There had been an increase in family harm incidents, and there were likely more that weren't being reported.
"Police continue to prioritise family harm incidents and we will come when called.
"Keep an eye out for your neighbours and friends and call police if you have any concerns.
"We continue to see the overwhelming majority of New Zealanders doing the right thing and working together to fight Covid-19, and protect one another.

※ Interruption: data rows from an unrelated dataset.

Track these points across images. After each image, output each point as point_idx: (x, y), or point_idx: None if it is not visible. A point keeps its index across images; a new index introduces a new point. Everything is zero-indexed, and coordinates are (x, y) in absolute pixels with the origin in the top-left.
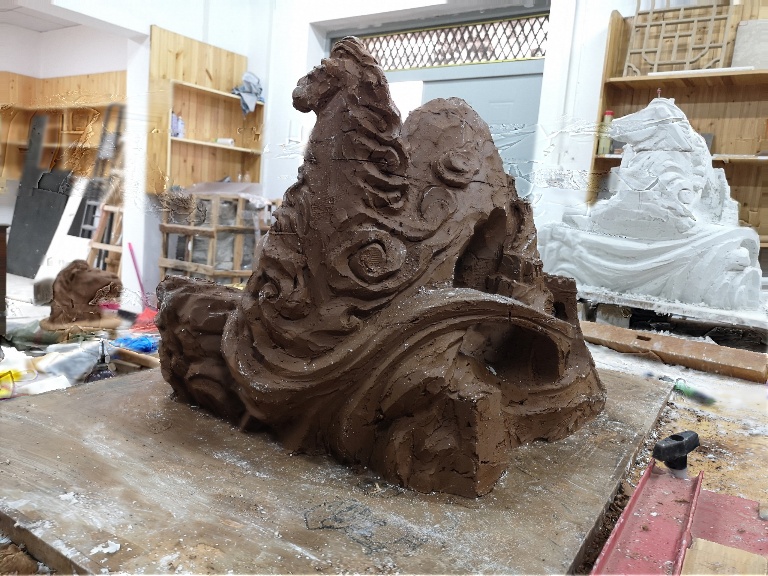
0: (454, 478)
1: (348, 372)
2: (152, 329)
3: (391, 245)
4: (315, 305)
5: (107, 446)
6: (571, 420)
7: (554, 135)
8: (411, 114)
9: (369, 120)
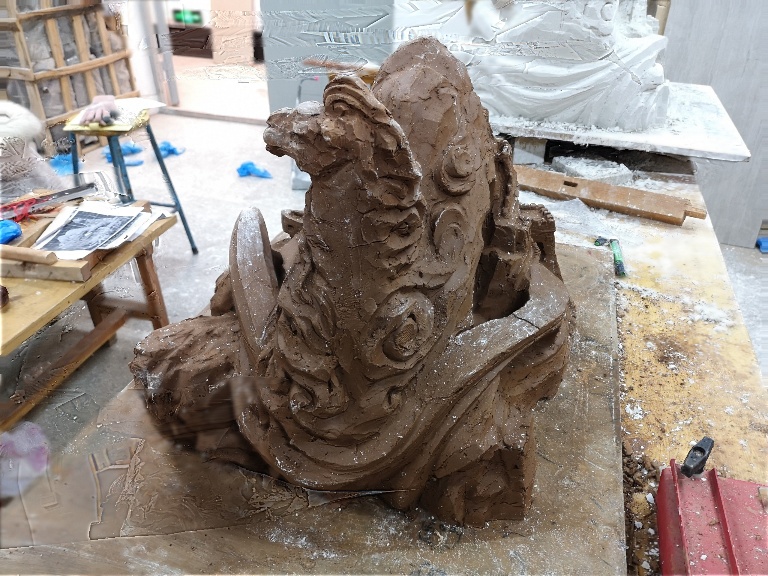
0: (504, 508)
1: (400, 455)
2: (3, 191)
3: (419, 309)
4: (353, 398)
5: (156, 563)
6: (563, 371)
7: (502, 2)
8: (398, 106)
9: (389, 192)
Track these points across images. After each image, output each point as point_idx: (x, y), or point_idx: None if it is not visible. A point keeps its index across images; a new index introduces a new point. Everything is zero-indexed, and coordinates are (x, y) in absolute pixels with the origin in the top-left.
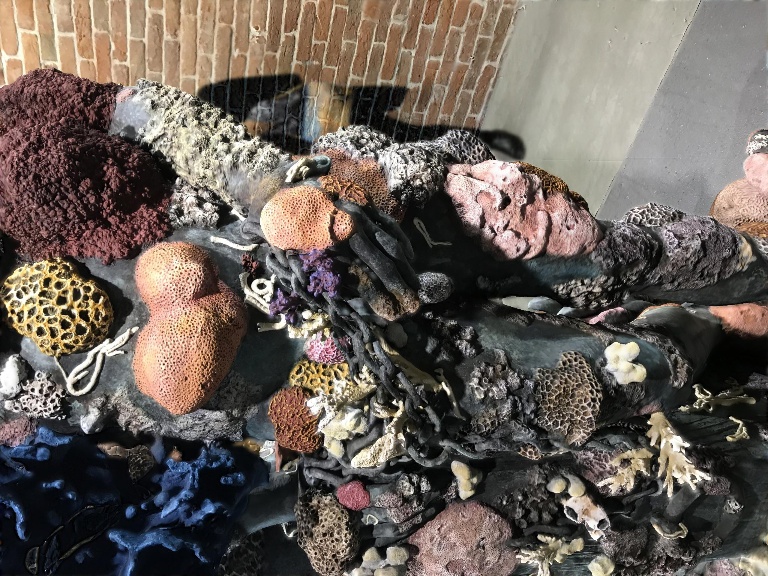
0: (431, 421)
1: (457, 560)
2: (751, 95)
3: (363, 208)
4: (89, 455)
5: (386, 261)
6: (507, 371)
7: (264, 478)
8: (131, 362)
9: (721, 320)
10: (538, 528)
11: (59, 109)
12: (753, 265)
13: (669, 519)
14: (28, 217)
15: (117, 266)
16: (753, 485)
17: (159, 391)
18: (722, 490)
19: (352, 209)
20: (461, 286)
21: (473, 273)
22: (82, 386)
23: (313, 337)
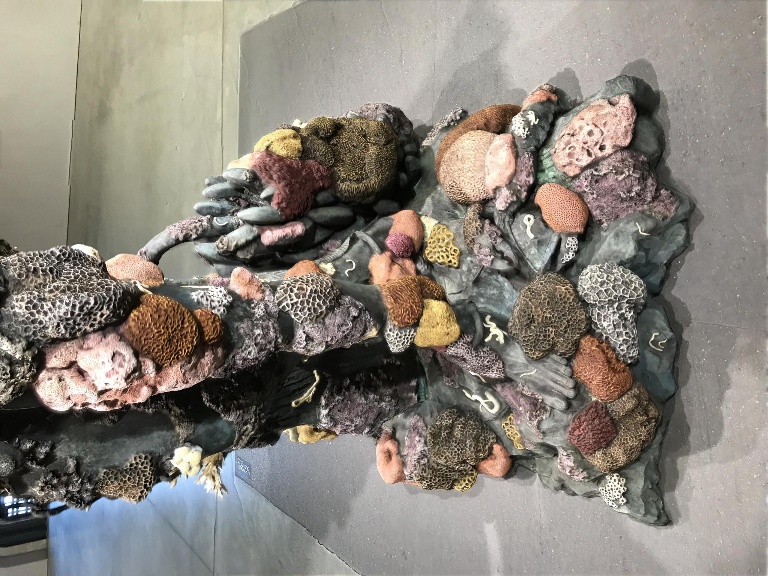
0: None
1: None
2: (597, 6)
3: None
4: None
5: None
6: (73, 477)
7: None
8: None
9: (371, 277)
10: None
11: None
12: None
13: None
14: None
15: None
16: None
17: None
18: None
19: None
20: None
21: None
22: None
23: None
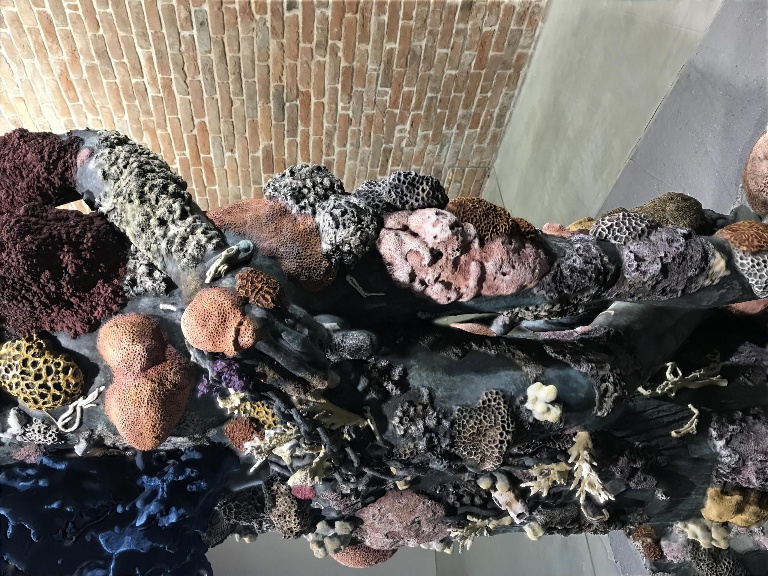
0: (351, 458)
1: (395, 531)
2: None
3: (271, 310)
4: (83, 472)
5: (291, 358)
6: (428, 410)
7: (234, 467)
8: (104, 410)
9: None
10: (469, 509)
11: (27, 181)
12: (726, 278)
13: (595, 504)
14: (4, 306)
15: (82, 339)
16: (688, 476)
17: (124, 438)
18: (647, 487)
19: (259, 315)
20: (402, 319)
21: (412, 310)
22: (70, 425)
23: (235, 413)
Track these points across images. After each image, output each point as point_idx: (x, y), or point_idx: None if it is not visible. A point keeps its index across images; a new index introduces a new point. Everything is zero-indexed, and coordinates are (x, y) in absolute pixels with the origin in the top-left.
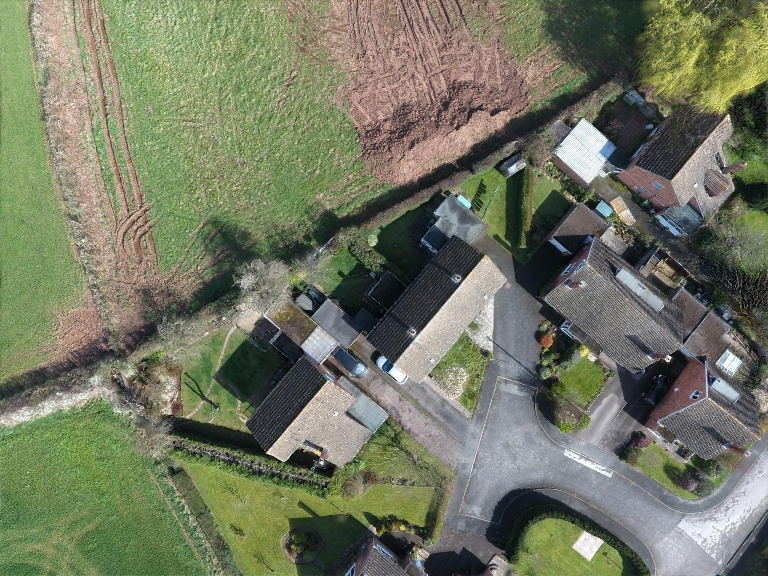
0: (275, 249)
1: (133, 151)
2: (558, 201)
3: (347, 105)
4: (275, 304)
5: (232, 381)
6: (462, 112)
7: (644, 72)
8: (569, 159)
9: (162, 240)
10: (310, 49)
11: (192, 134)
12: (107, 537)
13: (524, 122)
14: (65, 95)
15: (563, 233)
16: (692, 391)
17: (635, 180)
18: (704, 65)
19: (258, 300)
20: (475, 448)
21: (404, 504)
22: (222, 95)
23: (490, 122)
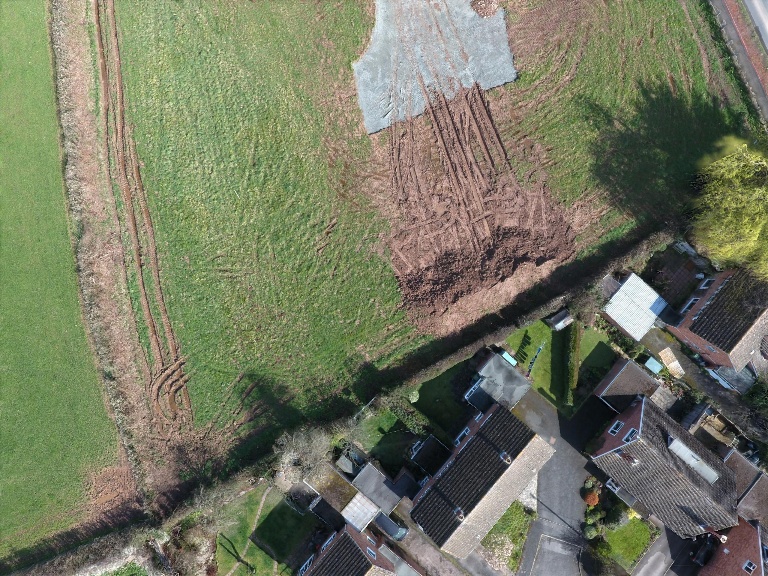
0: (313, 403)
1: (168, 302)
2: (605, 353)
3: (388, 253)
4: (315, 469)
5: (269, 542)
6: (507, 262)
7: (699, 231)
8: (618, 316)
9: (197, 395)
10: (350, 195)
11: (229, 284)
12: None
13: (570, 270)
14: (99, 246)
15: (612, 393)
16: (745, 560)
17: (686, 337)
18: (765, 238)
19: None
20: None
21: None
22: (260, 244)
23: (535, 272)
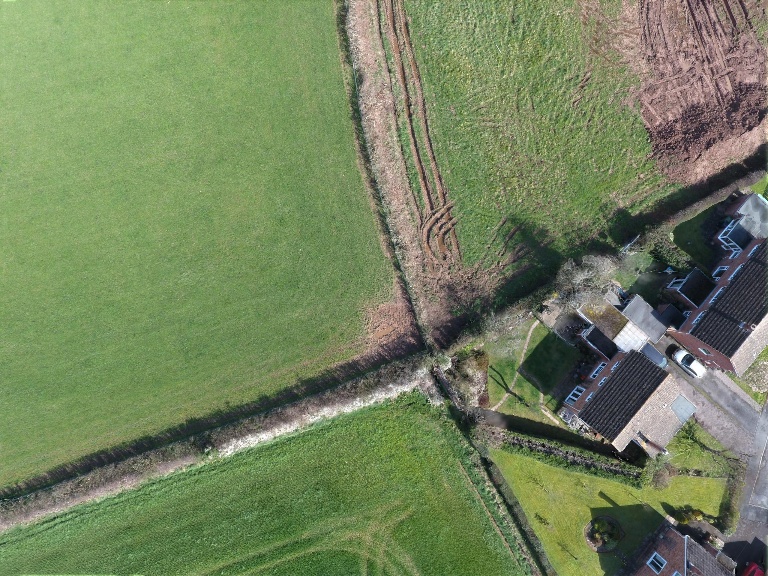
0: (572, 246)
1: (436, 150)
2: None
3: (638, 106)
4: None
5: (535, 374)
6: (753, 113)
7: None
8: None
9: (465, 237)
10: (603, 51)
11: (492, 134)
12: (421, 525)
13: None
14: (373, 95)
15: None
16: None
17: None
18: None
19: (589, 295)
20: (764, 440)
21: (699, 495)
22: (520, 96)
23: None
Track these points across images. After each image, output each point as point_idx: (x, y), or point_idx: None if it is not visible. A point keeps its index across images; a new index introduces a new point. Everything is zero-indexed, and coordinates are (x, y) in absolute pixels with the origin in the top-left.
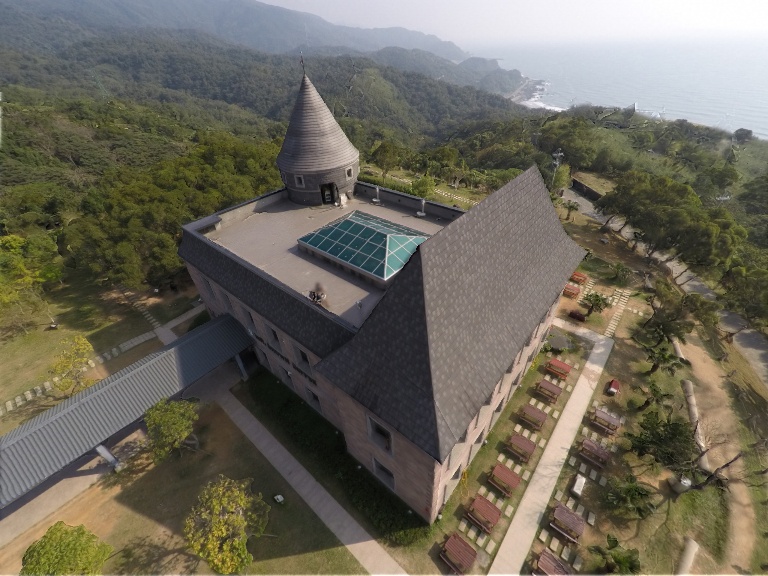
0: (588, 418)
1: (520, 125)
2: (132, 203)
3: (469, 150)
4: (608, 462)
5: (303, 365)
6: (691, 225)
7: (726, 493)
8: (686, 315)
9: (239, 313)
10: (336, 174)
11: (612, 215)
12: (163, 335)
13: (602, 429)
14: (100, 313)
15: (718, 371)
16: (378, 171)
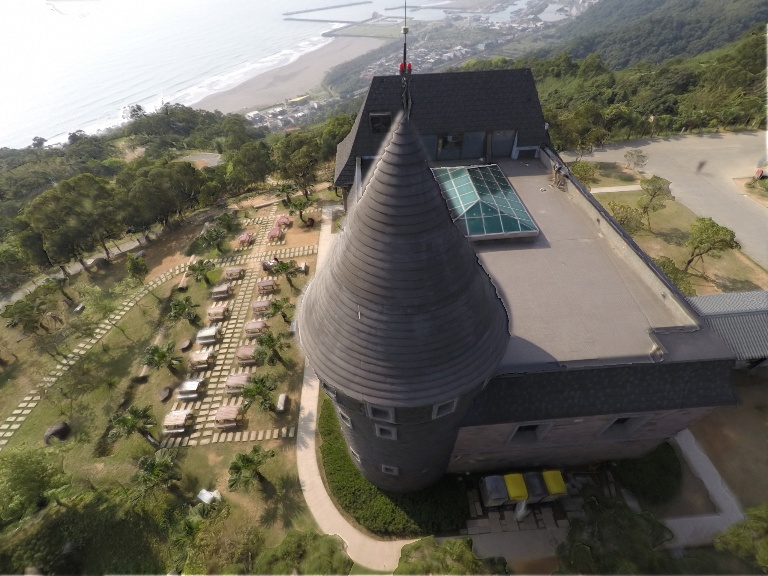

"Police thank everyone for their efforts and urge people to keep up the effort and the cooperation – it is making a difference."
National policing road manger Gini Welch said alert level 4 also meant people should not be on our roads unless they were accessing essential services or delivering essential services.
"If you have to drive or ride to get groceries or medicine, or to take these items to another person, please don't speed because there are fewer vehicles on the road.
"Speed has the biggest impact on the outcome of a crash, whether you walk away or are carried away.
"It's also a contributing factor in a third of all deaths on the road.
"Lives have still been lost on the road during alert level 4.
"Unfortunately we are still seeing people speeding, taking unnecessary risks.
"While we've seen a significant decrease in the volume of traffic on the roads, some motorists are taking this as an opportunity to speed. It's not.
"There are lots of pedestrians and cyclists moving across our network at the moment, and this is unlikely to materially change at an alternative alert level – so please, be mindful of those around you, and slow down.
"Right now our emergency departments, our medical staff, and our first responders all need to be able to focus on Covid-19, not on people who risked their lives by driving recklessly.
"Drive or ride to the conditions and within the speed limit, wear your seatbelt, put your phone away, and only drive sober and alert."